Tous les niveaux de collectivités, intercommunalités, départements, régions, Parcs Naturels Régionaux, pays, se sont engagés pour la diffusion de l’information, en lien avec la société civile, les agriculteurs, les commerçants… Une sélection de sites sur notre espace numérique en témoigne. Cette profusion peut donner aujourd’hui une impression de confusion et d'empilement, en alourdissant les sollicitations auprès des producteurs au point que “nous avons des producteurs qui nous demandent d'être enlevés des sites de géoloc des offres car ils n'ont plus de produits en vente ou assez de clients pour les écouler. Surtout vrai pour légumes.” (agent de chambre régionale d’agriculture)
Des relations inédites ont été tissées. Par exemple, entre producteurs et consommateurs “mise en place de point de vente multi-producteurs dans les fermes. Aide des "consommateurs" pour l'organisation, la gestion” (association Lororico! Haute-Garonne). Des collaborations se sont également nouées entre producteurs et commerçants locaux, comme à la Croix Rousse citée ci-dessus, ou des GMS. Le texte diffusé sur Facebook par l'Intermarché Mirecourt est révélateur d’une volonté de nouer de nouvelles relations sans nier les divergences : “AVIS À TOUS LES PRODUCTEURS LOCAUX
Nous lançons un appel mais aussi une main tendue à tous les producteurs régionaux, locaux, prenez contact avec nous.... Nous ne travaillons peut-être pas ensemble habituellement mais aujourd'hui c'est l'occasion de le faire. [...] Nous ne pourrons peut-être pas tout acheter mais nous sommes à votre disposition, à votre écoute pour trouver une solution d'écoulement de votre marchandise. Alors n'hésitez pas, contactez nous, faites nous part de vos besoins et nous serons présents. Mettons de côtés nos différents et montrons à tous que nous sommes capables d'être solidaires et de trouver des solutions intelligentes pour tout le monde”.
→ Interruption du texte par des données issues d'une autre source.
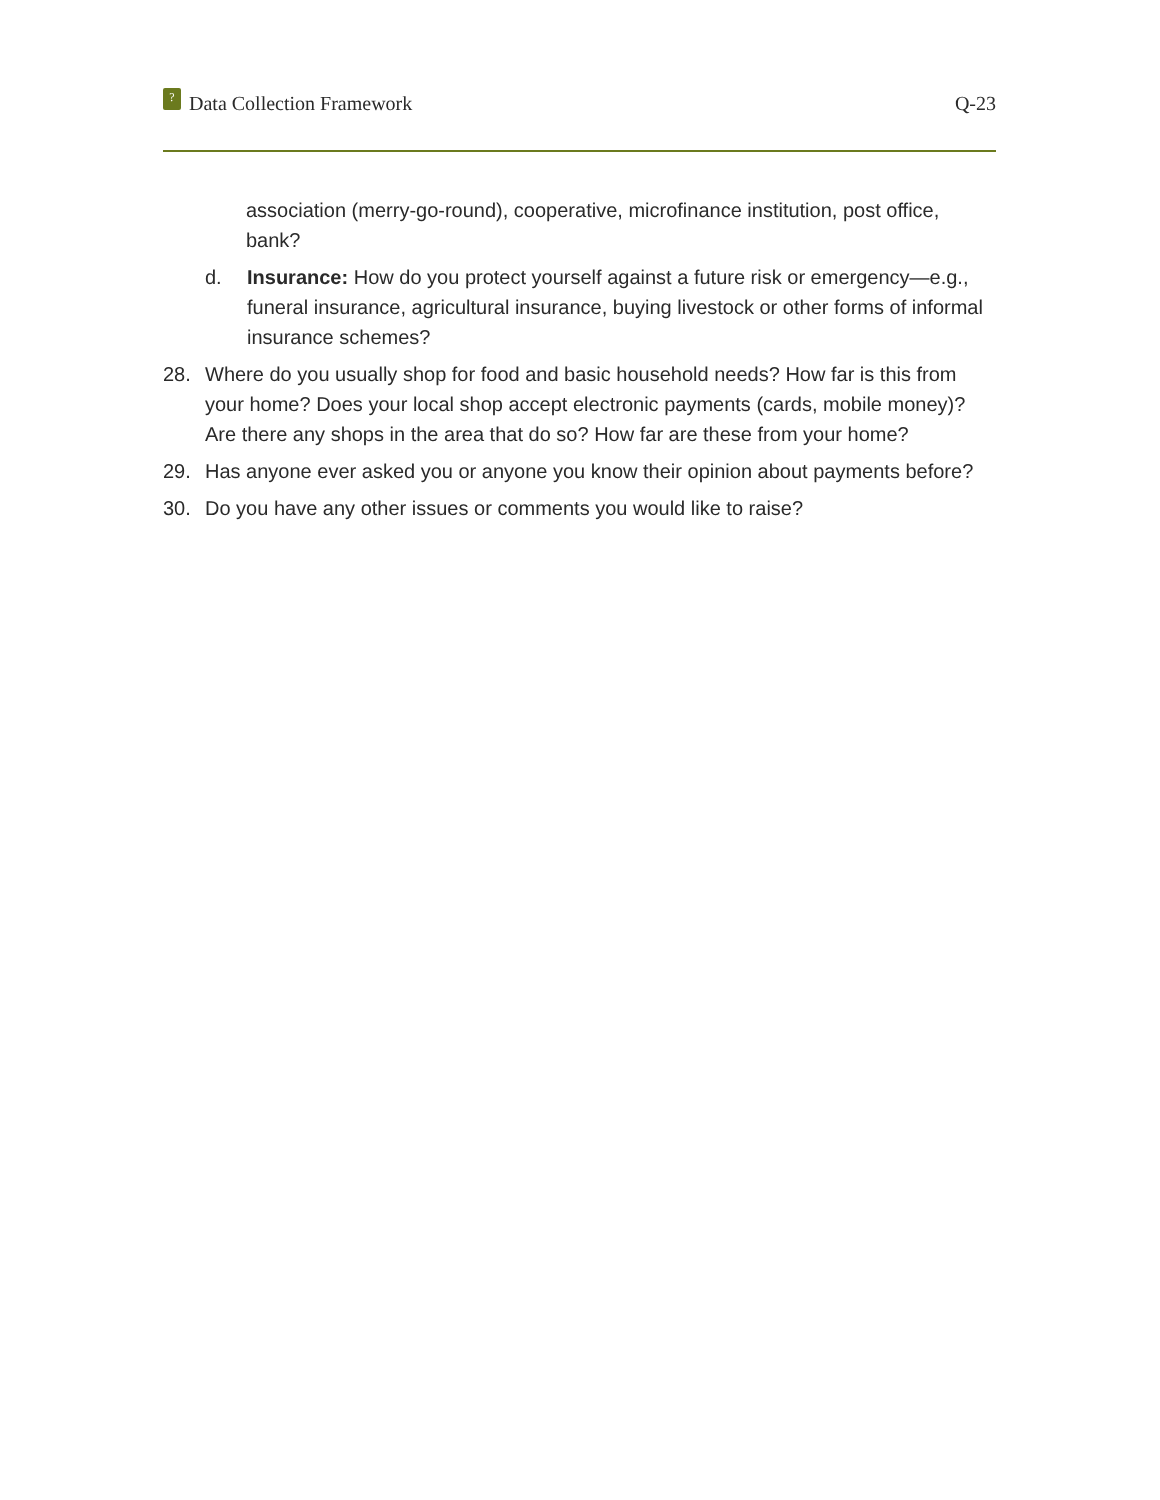? Data Collection Framework Q-23
association (merry-go-round), cooperative, microfinance institution, post office, bank?
d. Insurance: How do you protect yourself against a future risk or emergency—e.g., funeral insurance, agricultural insurance, buying livestock or other forms of informal insurance schemes?
28. Where do you usually shop for food and basic household needs? How far is this from your home? Does your local shop accept electronic payments (cards, mobile money)? Are there any shops in the area that do so? How far are these from your home?
29. Has anyone ever asked you or anyone you know their opinion about payments before?
30. Do you have any other issues or comments you would like to raise?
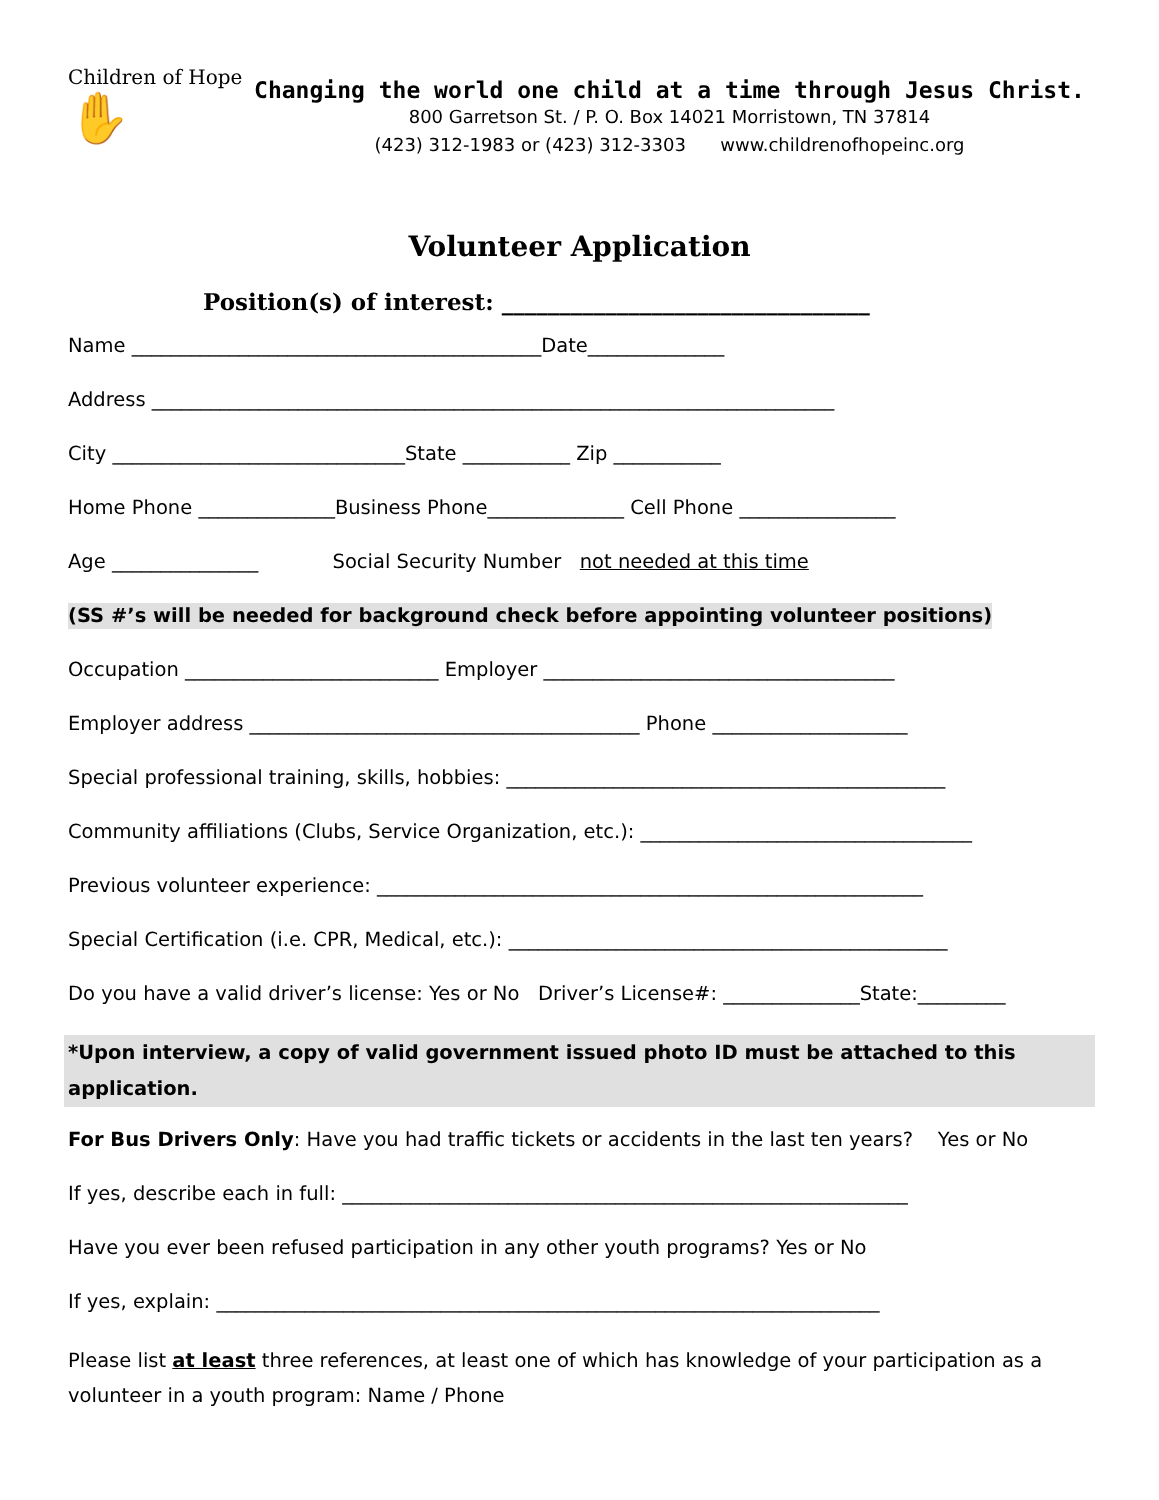Children of Hope ✋
Changing the world one child at a time through Jesus Christ.
800 Garretson St. / P. O. Box 14021 Morristown, TN 37814
(423) 312-1983 or (423) 312-3303 www.childrenofhopeinc.org
Volunteer Application
Position(s) of interest: ________________________________
Name __________________________________________Date______________
Address ______________________________________________________________________
City ______________________________State ___________ Zip ___________
Home Phone ______________Business Phone______________ Cell Phone ________________
Age _______________ Social Security Number not needed at this time
(SS #’s will be needed for background check before appointing volunteer positions)
Occupation __________________________ Employer ____________________________________
Employer address ________________________________________ Phone ____________________
Special professional training, skills, hobbies: _____________________________________________
Community affiliations (Clubs, Service Organization, etc.): __________________________________
Previous volunteer experience: ________________________________________________________
Special Certification (i.e. CPR, Medical, etc.): _____________________________________________
Do you have a valid driver’s license: Yes or No Driver’s License#: ______________State:_________
*Upon interview, a copy of valid government issued photo ID must be attached to this application.
For Bus Drivers Only: Have you had traffic tickets or accidents in the last ten years? Yes or No
If yes, describe each in full: __________________________________________________________
Have you ever been refused participation in any other youth programs? Yes or No
If yes, explain: ____________________________________________________________________
Please list at least three references, at least one of which has knowledge of your participation as a volunteer in a youth program: Name / Phone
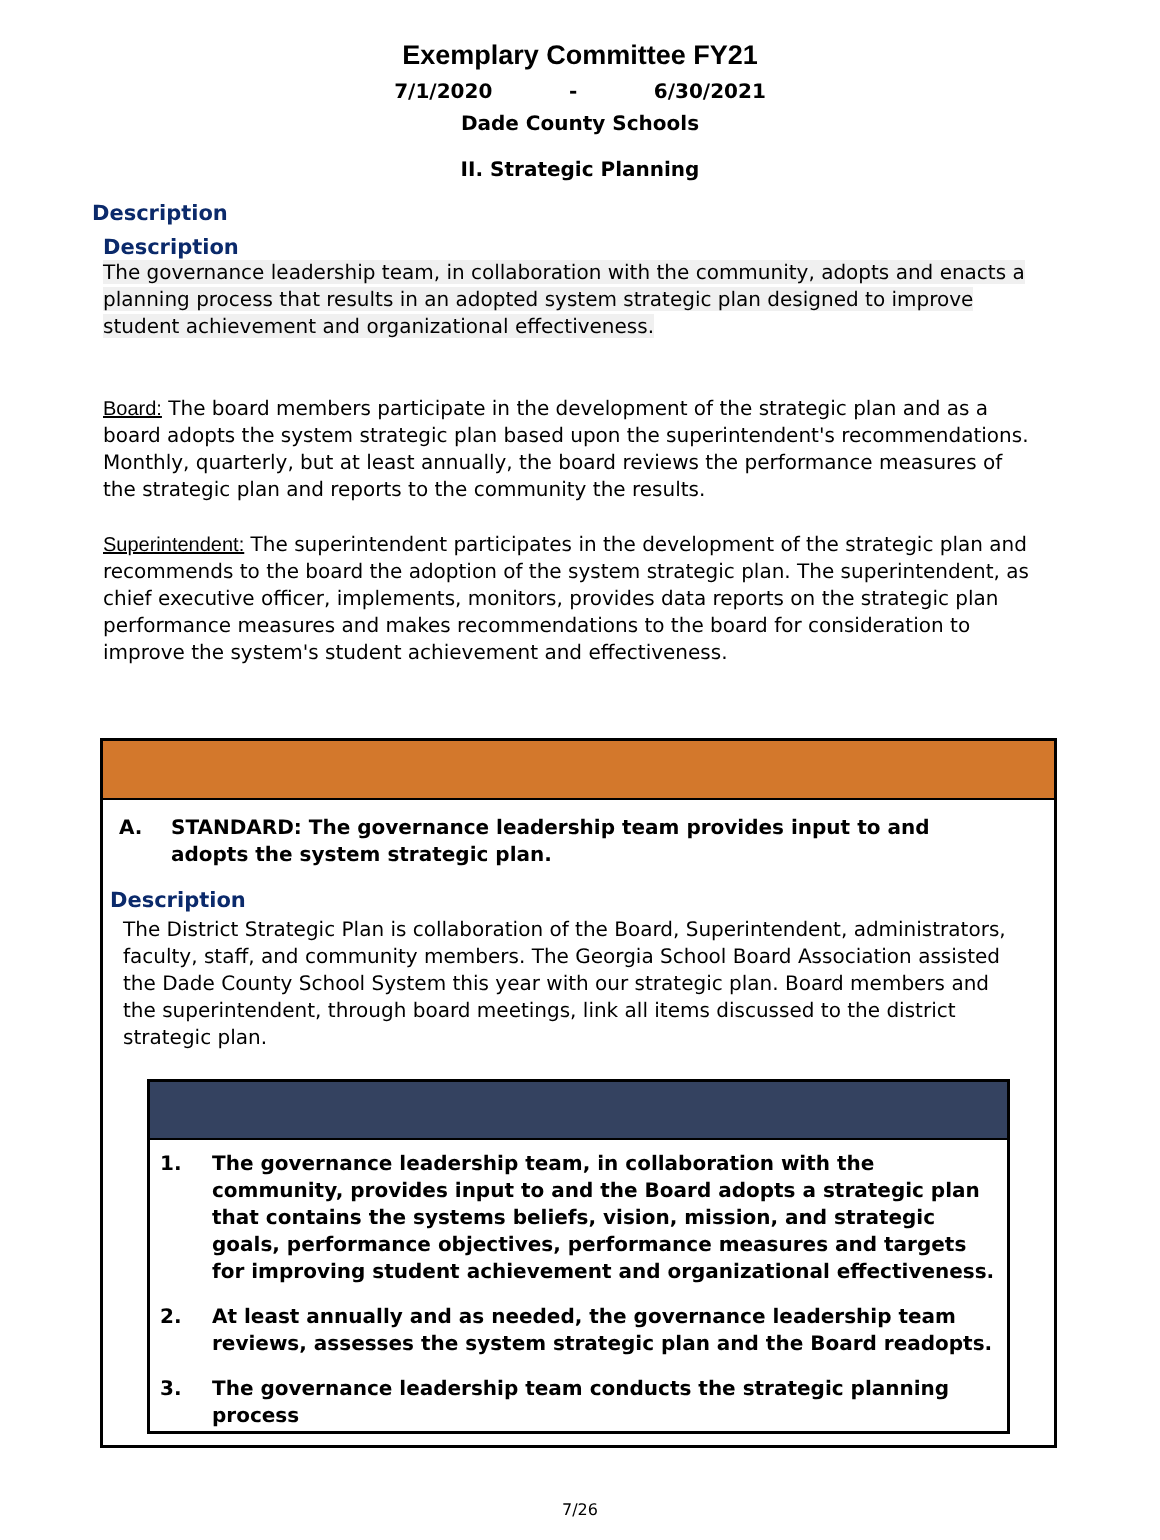Exemplary Committee FY21
7/1/2020 - 6/30/2021
Dade County Schools
II. Strategic Planning
Description
Description
The governance leadership team, in collaboration with the community, adopts and enacts a planning process that results in an adopted system strategic plan designed to improve student achievement and organizational effectiveness.
Board: The board members participate in the development of the strategic plan and as a board adopts the system strategic plan based upon the superintendent's recommendations. Monthly, quarterly, but at least annually, the board reviews the performance measures of the strategic plan and reports to the community the results.
Superintendent: The superintendent participates in the development of the strategic plan and recommends to the board the adoption of the system strategic plan. The superintendent, as chief executive officer, implements, monitors, provides data reports on the strategic plan performance measures and makes recommendations to the board for consideration to improve the system's student achievement and effectiveness.
A. STANDARD: The governance leadership team provides input to and adopts the system strategic plan.
Description
The District Strategic Plan is collaboration of the Board, Superintendent, administrators, faculty, staff, and community members. The Georgia School Board Association assisted the Dade County School System this year with our strategic plan. Board members and the superintendent, through board meetings, link all items discussed to the district strategic plan.
1. The governance leadership team, in collaboration with the community, provides input to and the Board adopts a strategic plan that contains the systems beliefs, vision, mission, and strategic goals, performance objectives, performance measures and targets for improving student achievement and organizational effectiveness.
2. At least annually and as needed, the governance leadership team reviews, assesses the system strategic plan and the Board readopts.
3. The governance leadership team conducts the strategic planning process
7/26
Autre exemple avec le lycée agricole de Carpentras :
des clients curieux et surpris de trouver à l'entrée d'un lycée agricole une boutique avec autant de diversité en produits locaux
L’action de l’Etat et ses services est par contre interrogée : “ L'annonce faite par le ministre de l’agriculture [pour recruter de la main d'oeuvre temporaire dans l’agriculture] a suscité des émois. [...] Les agris veulent se protéger et leur famille, s'ils tombent malades, c'est l'entreprise qui risque d'être en péril ! Ils risquent de passer plus de temps à former du personnel pour une période très courte qu'à faire le travail eux-mêmes.
On voit bien que ce genre de choses devraient être prévues en amont de la crise, avec des lieux, structures adéquates, des encadrements, des consignes, …” (consommateur sur île d’Yeu).